MATERIAL SHOWN.
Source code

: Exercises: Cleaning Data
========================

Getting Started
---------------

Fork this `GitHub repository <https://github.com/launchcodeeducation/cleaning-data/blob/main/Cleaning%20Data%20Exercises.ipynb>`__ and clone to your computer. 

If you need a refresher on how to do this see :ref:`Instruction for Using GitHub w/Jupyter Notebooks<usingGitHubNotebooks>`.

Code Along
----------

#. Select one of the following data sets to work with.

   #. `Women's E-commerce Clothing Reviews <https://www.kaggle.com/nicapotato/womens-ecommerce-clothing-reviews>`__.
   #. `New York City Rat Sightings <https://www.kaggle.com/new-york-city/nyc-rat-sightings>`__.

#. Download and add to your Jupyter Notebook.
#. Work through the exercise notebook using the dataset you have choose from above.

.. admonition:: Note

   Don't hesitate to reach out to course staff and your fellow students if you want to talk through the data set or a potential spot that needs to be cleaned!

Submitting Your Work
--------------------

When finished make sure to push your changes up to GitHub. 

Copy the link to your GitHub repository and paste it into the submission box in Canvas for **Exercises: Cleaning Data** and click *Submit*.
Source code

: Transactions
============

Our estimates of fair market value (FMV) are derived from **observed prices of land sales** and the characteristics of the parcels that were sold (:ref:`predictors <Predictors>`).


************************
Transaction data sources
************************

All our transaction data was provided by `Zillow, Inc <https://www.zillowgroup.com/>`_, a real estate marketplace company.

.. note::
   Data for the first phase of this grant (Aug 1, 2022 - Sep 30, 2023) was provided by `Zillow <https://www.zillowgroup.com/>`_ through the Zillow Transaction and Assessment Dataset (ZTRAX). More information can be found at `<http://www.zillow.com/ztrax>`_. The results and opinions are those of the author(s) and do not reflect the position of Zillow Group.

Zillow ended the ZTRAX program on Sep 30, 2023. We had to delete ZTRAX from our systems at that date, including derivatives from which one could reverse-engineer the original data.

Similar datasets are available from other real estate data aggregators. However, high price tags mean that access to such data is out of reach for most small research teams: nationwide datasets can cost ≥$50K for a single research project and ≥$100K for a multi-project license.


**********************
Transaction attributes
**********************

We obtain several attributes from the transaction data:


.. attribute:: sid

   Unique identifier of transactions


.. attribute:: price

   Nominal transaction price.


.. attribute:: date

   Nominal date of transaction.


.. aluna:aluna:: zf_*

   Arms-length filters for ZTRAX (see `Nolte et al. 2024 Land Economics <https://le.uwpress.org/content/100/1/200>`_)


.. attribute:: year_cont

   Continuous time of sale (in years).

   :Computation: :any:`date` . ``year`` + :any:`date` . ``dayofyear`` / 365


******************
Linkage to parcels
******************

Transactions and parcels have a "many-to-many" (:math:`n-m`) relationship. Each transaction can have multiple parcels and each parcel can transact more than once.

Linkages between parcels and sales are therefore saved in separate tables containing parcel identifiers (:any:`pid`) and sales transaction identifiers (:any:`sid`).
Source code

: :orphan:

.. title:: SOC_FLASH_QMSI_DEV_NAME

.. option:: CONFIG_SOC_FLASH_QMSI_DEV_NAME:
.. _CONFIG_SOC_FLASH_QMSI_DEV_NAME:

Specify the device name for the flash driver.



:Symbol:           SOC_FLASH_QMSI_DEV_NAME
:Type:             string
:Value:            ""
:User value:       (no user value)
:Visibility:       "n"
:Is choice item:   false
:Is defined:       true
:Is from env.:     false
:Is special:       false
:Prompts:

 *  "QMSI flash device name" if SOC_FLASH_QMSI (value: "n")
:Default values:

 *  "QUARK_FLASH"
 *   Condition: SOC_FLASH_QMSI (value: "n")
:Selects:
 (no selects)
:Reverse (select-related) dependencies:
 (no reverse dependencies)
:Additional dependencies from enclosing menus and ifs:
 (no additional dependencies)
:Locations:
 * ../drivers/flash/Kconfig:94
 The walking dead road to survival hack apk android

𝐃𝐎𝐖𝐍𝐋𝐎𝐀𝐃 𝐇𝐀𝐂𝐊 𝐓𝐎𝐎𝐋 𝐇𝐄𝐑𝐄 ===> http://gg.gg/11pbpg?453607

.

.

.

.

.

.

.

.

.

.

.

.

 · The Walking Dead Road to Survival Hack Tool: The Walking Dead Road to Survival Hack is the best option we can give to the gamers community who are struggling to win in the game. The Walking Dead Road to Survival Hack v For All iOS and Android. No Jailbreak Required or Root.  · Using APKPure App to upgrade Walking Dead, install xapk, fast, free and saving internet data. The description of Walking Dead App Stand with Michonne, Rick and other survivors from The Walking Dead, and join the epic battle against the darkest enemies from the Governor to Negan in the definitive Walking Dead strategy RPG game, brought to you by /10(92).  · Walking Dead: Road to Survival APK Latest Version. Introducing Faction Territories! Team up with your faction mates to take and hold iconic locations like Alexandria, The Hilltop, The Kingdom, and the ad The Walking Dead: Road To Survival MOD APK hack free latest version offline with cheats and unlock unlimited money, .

INSTRUCTIONS TO FOLLOW. Give the exact lines, and only those, from the line containing "Our estimates of" through the line containing "Data for the" in the entries above.

SOLUTION TO THE PROBLEM.
Our estimates of fair market value (FMV) are derived from **observed prices of land sales** and the characteristics of the parcels that were sold (:ref:`predictors <Predictors>`).


************************
Transaction data sources
************************

All our transaction data was provided by `Zillow, Inc <https://www.zillowgroup.com/>`_, a real estate marketplace company.

.. note::
   Data for the first phase of this grant (Aug 1, 2022 - Sep 30, 2023) was provided by `Zillow <https://www.zillowgroup.com/>`_ through the Zillow Transaction and Assessment Dataset (ZTRAX). More information can be found at `<http://www.zillow.com/ztrax>`_. The results and opinions are those of the author(s) and do not reflect the position of Zillow Group.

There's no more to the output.